Imagine a collaboration between an award-winning poet and acclaimed singer-songwriter. What comes to mind is probably not nearly as rocking as "Cavalcade," the new record by Cold Satellite, the very real collaboration between poet Lisa Olstein and musician Jeffrey Foucault, two artists making their homes in Western Mass.
"It sounds fussier than it is," Foucault says when told that "Cavalcade" upends preconceived ideas of a poet-folkie union.
"Cavalcade" is about as unfussy as an album gets, pairing Olstein's vivid and impressionistic verses with music that sounds birthed in garages and honky tonks. Cold Satellite corrals an impressive lineup of musicians around Foucault. Billy Conway plays drums, Jeremy Curtis is on bass, David Goodrich plays guitar, Alex McCullough handles pedal steel guitar, and Hayward Williams plays keys and sings background vocals.
Cold Satellite celebrate the release of "Cavalcade" with a performance at the Lizard Lounge, 1667 Massachusetts Ave., Cambridge, on Thursday, April 18. Caitlin Canty opens the show at 9:30 p.m. "Cavalcade" won't be out on Signature Sounds until May 21, but copies will be available at the show.
"Cavalcade" is the second collaboration between Foucault and Olstein.
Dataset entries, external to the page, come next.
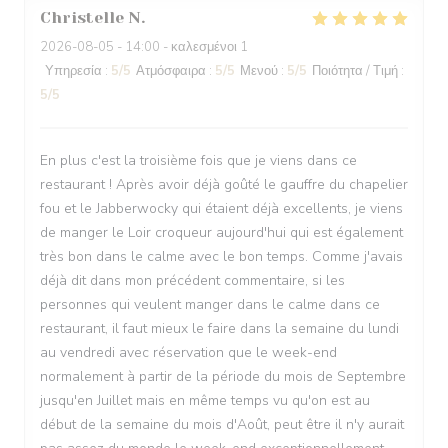
Christelle
N
2026-08-05
- 14:00 - καλεσμένοι 1
Υπηρεσία
:
5
/5
Ατμόσφαιρα
:
5
/5
Μενού
:
5
/5
Ποιότητα / Τιμή
:
5
/5
En plus c'est la troisième fois que je viens dans ce
restaurant ! Après avoir déjà goûté le gauffre du chapelier
fou et le Jabberwocky qui étaient déjà excellents, je viens
de manger le Loir croqueur aujourd'hui qui est également
très bon dans le calme avec le bon temps. Comme j'avais
déjà dit dans mon précédent commentaire, si les
personnes qui veulent manger dans le calme dans ce
restaurant, il faut mieux le faire dans la semaine du lundi
au vendredi avec réservation que le week-end
normalement à partir de la période du mois de Septembre
jusqu'en Juillet mais en même temps vu qu'on est au
début de la semaine du mois d'Août, peut être il n'y aurait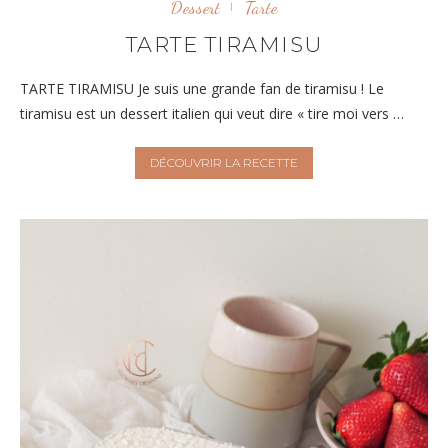
Dessert
Tarte
TARTE TIRAMISU
TARTE TIRAMISU Je suis une grande fan de tiramisu ! Le
tiramisu est un dessert italien qui veut dire « tire moi vers …
DÉCOUVRIR LA RECETTE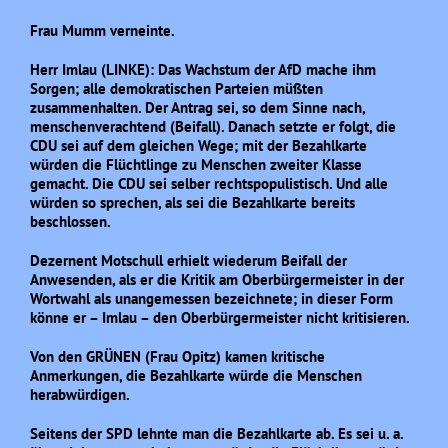
Frau Mumm verneinte.
Herr Imlau (LINKE): Das Wachstum der AfD mache ihm
Sorgen; alle demokratischen Parteien müßten
zusammenhalten. Der Antrag sei, so dem Sinne nach,
menschenverachtend (Beifall). Danach setzte er folgt, die
CDU sei auf dem gleichen Wege; mit der Bezahlkarte
würden die Flüchtlinge zu Menschen zweiter Klasse
gemacht. Die CDU sei selber rechtspopulistisch. Und alle
würden so sprechen, als sei die Bezahlkarte bereits
beschlossen.
Dezernent Motschull erhielt wiederum Beifall der
Anwesenden, als er die Kritik am Oberbürgermeister in der
Wortwahl als unangemessen bezeichnete; in dieser Form
könne er – Imlau – den Oberbürgermeister nicht kritisieren.
Von den GRÜNEN (Frau Opitz) kamen kritische
Anmerkungen, die Bezahlkarte würde die Menschen
herabwürdigen.
Seitens der SPD lehnte man die Bezahlkarte ab. Es sei u. a.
The two met when Cold Satellite guitarist Goodrich, who is Olstein's husband, produced Foucault's 2004 album "Stripping Cane." Around 2007, Foucault and Olstein discussed setting some of her unpublished work to music.
"It wasn't really something we planned," Foucault recalls. "She had stuff that was not working for her in a notebook."
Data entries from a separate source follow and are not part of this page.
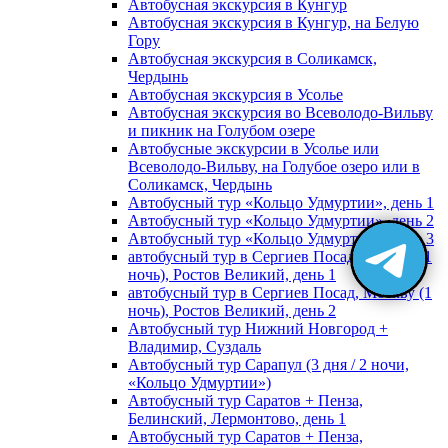
Автобусная экскурсия в Кунгур
Автобусная экскурсия в Кунгур, на Белую
Гору
Автобусная экскурсия в Соликамск,
Чердынь
Автобусная экскурсия в Усолье
Автобусная экскурсия во Всеволодо-Вильву
и пикник на Голубом озере
Автобусные экскурсии в Усолье или
Всеволодо-Вильву, на Голубое озеро или в
Соликамск, Чердынь
Автобусный тур «Кольцо Удмуртии», день 1
Автобусный тур «Кольцо Удмуртии», день 2
Автобусный тур «Кольцо Удмуртии», день 3
автобусный тур в Сергиев Посад, Москву (1
ночь), Ростов Великий, день 1
автобусный тур в Сергиев Посад, Москву (1
ночь), Ростов Великий, день 2
Автобусный тур Нижний Новгород +
Владимир, Суздаль
Автобусный тур Сарапул (3 дня / 2 ночи,
«Кольцо Удмуртии»)
Автобусный тур Саратов + Пенза,
Белинский, Лермонтово, день 1
Автобусный тур Саратов + Пенза,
Foucault gave the words a look, demoed some music with Goodrich and was on his way to making the first, self-titled Cold Satellite record in 2010.
"Cavalcade" continued a pattern of the poet releasing words to the songwriter, each trusting the other in what Foucault describes as "cold collaboration," meaning he doesn't alter the words all that much, and she doesn't get involved in the music. The poems and the music end up in a third place neither artist necessarily anticipated.
"That's the magic of the whole process," Foucault says. "She starts where her writing takes her. Some of her poems process consciousness, using language in an artful way and not necessarily following a linear pattern. I usually have no idea what (the poems) are about. I try not to figure them out."
Rather, Foucault says he is "curating words," fitting them into musical homes that feel comfortable. Well, comfortable being relative here, as some of Olstein's images can be unsettling _ lots of secrets, promises, pleas, and departures filter through this work.
The record opens with the mournful words and musical whirlwind of "Elegy (In a Distant Room)," establishing a pattern of grit and mystery.
Foucault says that while making "Cavalcade" he thought,"We have a lot of different records here." So he shaved off two tunes and ended up with a cohesive_ albeit rangy_ set of songs full of unresolved tensions, especially between couples caught between staying together and splitting apart. Such stories may be routine song fodder, but here the imagery is vivid_ glass hands, careless flames_ and proceedings anything but straightforward.
Olstein has participated in Cold Satellite shows, reading the poems that the band then presents in their musical forms.
"The delivery and stresses change between her reading and our playing," Foucault says. "But that's what poetry is for, something to say out loud."